THE PROBLEM
Scan the records beneath this line for the line holding "Bangladesh : Market Opportunity" and the line holding "Increase in middle-income", then transcribe exactly those two and all lines between.

DATASET CONTENT: Begin

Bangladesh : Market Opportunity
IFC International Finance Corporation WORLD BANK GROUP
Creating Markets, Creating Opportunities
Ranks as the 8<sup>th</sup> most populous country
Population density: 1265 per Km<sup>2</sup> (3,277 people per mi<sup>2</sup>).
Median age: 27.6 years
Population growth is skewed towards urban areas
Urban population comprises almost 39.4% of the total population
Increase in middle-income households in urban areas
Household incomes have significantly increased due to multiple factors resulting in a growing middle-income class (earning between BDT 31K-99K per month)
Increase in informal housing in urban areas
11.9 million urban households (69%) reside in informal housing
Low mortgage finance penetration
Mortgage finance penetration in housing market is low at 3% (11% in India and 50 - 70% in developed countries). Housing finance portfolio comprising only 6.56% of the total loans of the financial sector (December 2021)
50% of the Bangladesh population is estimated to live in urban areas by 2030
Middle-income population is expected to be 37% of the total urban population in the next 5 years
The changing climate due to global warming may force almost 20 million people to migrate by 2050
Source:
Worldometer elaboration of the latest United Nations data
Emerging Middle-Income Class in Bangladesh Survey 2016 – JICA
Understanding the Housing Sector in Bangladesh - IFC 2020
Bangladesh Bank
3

DATASET CONTENT: End
DATASET CONTENT: Begin

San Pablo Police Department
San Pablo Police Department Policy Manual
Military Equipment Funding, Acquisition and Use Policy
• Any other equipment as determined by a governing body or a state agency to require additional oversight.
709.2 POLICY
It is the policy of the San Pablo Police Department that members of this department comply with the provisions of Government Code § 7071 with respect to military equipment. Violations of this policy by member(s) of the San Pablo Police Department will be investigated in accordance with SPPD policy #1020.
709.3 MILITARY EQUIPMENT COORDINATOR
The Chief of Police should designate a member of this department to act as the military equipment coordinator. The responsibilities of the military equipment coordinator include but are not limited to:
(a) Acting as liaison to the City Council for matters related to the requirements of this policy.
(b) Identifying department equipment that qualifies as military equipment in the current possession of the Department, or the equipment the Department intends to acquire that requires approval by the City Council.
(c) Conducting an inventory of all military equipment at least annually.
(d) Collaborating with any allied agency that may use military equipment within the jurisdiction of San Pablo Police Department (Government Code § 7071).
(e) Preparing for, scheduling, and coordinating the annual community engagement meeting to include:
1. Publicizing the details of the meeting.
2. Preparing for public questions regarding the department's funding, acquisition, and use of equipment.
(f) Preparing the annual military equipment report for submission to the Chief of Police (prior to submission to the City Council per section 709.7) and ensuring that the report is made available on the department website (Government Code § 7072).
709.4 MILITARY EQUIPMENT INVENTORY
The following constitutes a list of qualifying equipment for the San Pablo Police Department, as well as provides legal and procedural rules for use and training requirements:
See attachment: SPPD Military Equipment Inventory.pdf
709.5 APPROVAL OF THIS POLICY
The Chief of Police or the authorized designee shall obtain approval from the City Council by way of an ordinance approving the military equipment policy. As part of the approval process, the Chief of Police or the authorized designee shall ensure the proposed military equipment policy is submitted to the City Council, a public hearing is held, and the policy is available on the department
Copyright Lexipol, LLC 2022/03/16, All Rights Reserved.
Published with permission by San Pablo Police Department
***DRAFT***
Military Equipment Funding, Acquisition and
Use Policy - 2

DATASET CONTENT: End
DATASET CONTENT: Begin

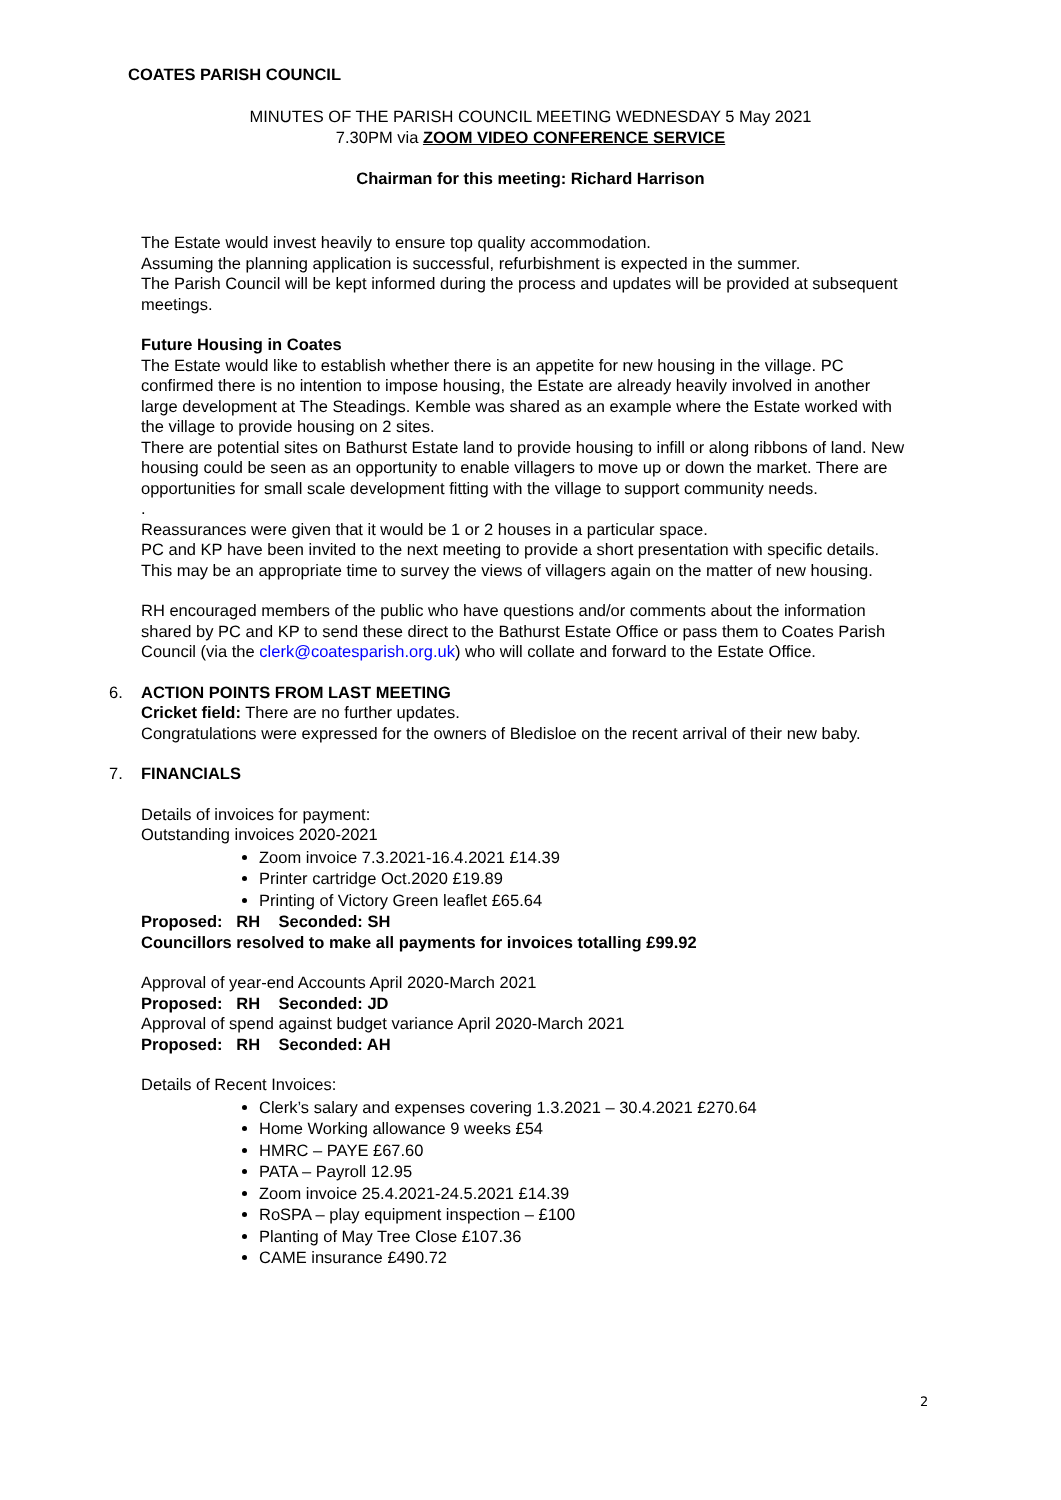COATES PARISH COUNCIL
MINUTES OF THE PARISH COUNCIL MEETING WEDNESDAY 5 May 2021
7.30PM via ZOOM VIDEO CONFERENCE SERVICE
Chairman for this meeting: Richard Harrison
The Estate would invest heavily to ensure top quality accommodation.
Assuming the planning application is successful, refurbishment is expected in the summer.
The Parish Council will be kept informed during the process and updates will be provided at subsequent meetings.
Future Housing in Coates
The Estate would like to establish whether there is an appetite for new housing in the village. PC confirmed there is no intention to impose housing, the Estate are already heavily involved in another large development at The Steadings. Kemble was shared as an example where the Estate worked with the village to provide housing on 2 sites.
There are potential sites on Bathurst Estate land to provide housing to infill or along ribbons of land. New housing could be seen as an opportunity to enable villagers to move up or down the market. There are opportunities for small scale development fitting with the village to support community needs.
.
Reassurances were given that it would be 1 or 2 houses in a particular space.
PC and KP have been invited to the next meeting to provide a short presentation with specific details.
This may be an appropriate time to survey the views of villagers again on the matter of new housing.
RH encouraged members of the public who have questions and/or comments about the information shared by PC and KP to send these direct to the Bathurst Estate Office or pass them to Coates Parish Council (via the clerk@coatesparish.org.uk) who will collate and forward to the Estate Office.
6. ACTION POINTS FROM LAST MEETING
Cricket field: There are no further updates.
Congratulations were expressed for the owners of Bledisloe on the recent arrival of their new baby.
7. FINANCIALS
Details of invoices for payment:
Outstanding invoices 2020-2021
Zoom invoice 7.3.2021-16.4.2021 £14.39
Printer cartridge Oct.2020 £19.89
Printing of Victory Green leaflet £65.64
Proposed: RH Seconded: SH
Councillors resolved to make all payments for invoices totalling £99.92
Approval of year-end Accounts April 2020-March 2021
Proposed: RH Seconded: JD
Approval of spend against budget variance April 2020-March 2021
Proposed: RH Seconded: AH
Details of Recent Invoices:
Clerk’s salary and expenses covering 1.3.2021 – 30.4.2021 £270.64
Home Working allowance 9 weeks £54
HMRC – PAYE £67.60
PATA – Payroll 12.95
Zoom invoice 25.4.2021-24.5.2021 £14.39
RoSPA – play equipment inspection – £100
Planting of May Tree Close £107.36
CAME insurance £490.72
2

DATASET CONTENT: End

OUTPUT FOR THIS EXERCISE
Bangladesh : Market Opportunity
IFC International Finance Corporation WORLD BANK GROUP
Creating Markets, Creating Opportunities
Ranks as the 8<sup>th</sup> most populous country
Population density: 1265 per Km<sup>2</sup> (3,277 people per mi<sup>2</sup>).
Median age: 27.6 years
Population growth is skewed towards urban areas
Urban population comprises almost 39.4% of the total population
Increase in middle-income households in urban areas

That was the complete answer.